(Page-level text extractions)
▽

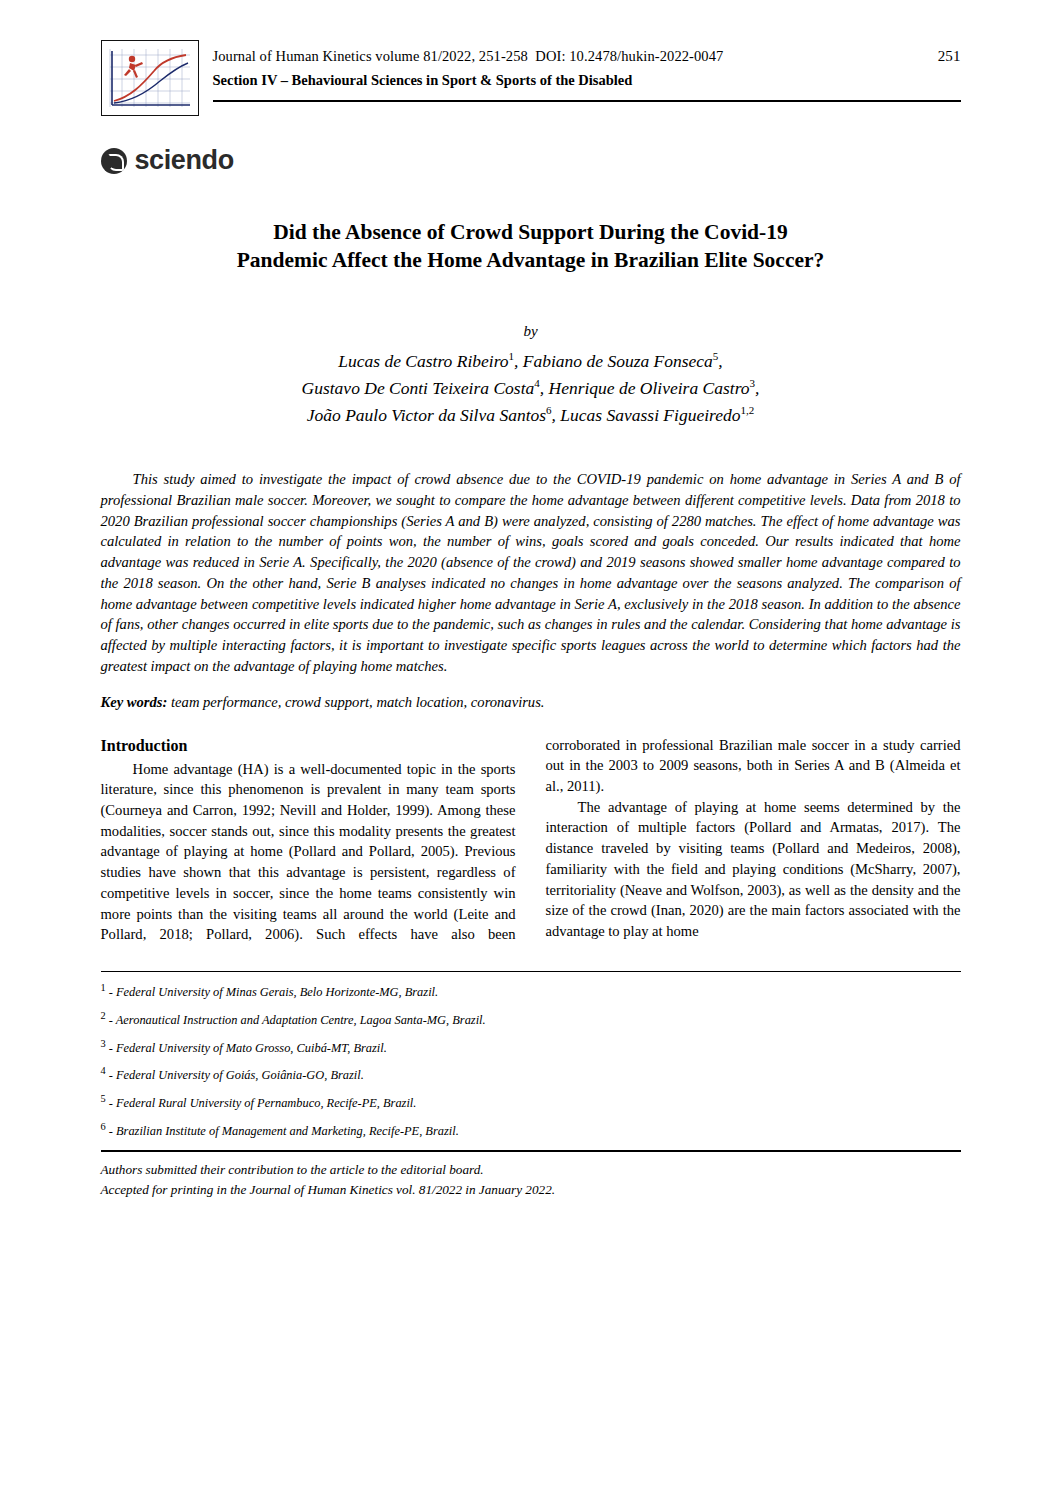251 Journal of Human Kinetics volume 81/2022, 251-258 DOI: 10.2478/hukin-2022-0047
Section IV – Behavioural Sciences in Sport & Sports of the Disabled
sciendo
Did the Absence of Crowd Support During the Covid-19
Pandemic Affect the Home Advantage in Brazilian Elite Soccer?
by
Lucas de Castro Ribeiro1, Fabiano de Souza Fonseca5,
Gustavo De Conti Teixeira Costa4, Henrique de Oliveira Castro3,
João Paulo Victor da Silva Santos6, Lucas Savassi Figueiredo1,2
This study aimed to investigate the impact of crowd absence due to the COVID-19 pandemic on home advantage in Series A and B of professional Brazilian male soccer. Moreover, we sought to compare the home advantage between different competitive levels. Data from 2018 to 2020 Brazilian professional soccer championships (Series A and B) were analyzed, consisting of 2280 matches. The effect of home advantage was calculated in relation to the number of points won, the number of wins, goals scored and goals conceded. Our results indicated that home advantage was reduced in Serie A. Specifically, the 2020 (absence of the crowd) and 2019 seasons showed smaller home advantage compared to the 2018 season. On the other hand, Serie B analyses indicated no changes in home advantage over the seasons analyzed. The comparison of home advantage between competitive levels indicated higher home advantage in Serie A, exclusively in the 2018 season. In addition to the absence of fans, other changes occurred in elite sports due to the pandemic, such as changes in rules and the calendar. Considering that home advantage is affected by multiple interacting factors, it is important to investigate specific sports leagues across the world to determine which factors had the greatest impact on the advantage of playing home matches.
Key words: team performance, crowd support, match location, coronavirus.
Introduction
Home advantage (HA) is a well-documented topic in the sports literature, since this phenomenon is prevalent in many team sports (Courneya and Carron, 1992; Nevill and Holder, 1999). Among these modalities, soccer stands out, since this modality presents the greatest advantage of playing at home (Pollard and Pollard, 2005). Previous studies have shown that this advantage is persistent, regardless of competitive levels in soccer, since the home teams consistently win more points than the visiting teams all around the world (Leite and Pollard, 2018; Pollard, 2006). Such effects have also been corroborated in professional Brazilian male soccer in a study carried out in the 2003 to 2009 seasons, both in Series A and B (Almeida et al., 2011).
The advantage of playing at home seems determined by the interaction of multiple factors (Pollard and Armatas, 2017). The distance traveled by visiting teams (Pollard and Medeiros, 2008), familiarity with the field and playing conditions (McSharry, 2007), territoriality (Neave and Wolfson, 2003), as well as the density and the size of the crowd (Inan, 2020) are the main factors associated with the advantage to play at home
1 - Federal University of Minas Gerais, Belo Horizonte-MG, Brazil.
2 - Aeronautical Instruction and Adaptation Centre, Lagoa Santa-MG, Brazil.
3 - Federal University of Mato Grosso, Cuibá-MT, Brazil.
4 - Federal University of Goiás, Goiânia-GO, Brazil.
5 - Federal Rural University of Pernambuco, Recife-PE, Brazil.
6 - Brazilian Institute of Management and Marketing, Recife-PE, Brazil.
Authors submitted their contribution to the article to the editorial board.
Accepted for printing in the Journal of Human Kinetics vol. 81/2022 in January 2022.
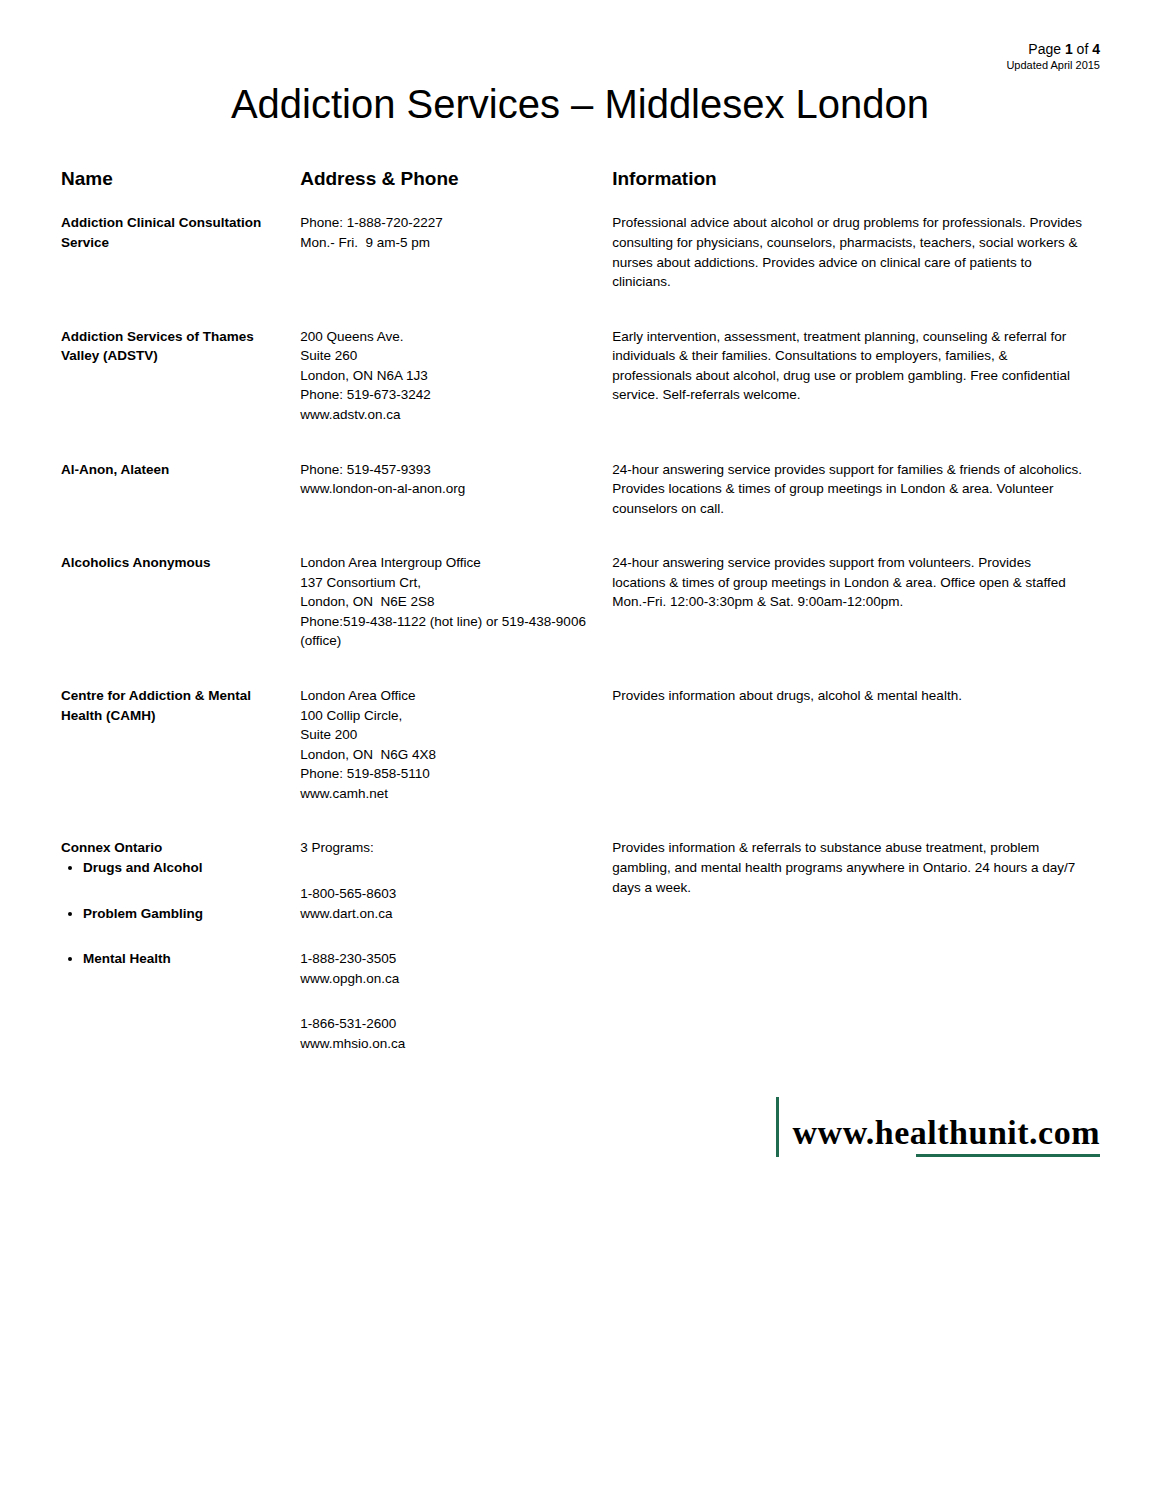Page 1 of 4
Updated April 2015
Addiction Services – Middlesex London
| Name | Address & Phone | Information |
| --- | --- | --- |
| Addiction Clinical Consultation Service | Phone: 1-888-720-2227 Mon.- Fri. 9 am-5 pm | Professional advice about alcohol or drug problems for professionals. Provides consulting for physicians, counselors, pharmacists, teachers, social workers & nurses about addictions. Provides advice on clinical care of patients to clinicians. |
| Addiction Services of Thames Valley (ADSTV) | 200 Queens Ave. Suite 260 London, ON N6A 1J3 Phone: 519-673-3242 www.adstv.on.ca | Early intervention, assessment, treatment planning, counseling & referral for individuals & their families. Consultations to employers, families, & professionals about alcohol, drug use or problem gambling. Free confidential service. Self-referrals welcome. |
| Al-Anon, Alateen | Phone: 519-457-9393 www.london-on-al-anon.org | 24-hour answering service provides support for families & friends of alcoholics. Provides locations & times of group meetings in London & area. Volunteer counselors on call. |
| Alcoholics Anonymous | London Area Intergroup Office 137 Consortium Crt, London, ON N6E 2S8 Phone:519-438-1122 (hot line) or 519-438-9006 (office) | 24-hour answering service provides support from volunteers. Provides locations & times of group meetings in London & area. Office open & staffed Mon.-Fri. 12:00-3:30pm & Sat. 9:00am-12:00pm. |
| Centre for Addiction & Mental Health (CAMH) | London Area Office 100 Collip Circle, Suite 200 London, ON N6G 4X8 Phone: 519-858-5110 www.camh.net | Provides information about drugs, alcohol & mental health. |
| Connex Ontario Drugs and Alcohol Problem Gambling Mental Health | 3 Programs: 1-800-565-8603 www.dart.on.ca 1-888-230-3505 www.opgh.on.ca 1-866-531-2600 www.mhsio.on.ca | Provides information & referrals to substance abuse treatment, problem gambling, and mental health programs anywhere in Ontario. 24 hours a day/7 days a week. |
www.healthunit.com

△

What is required: Say how many lines of the data include the word "Federal". Respond with the number alone.

Completed exercise: 4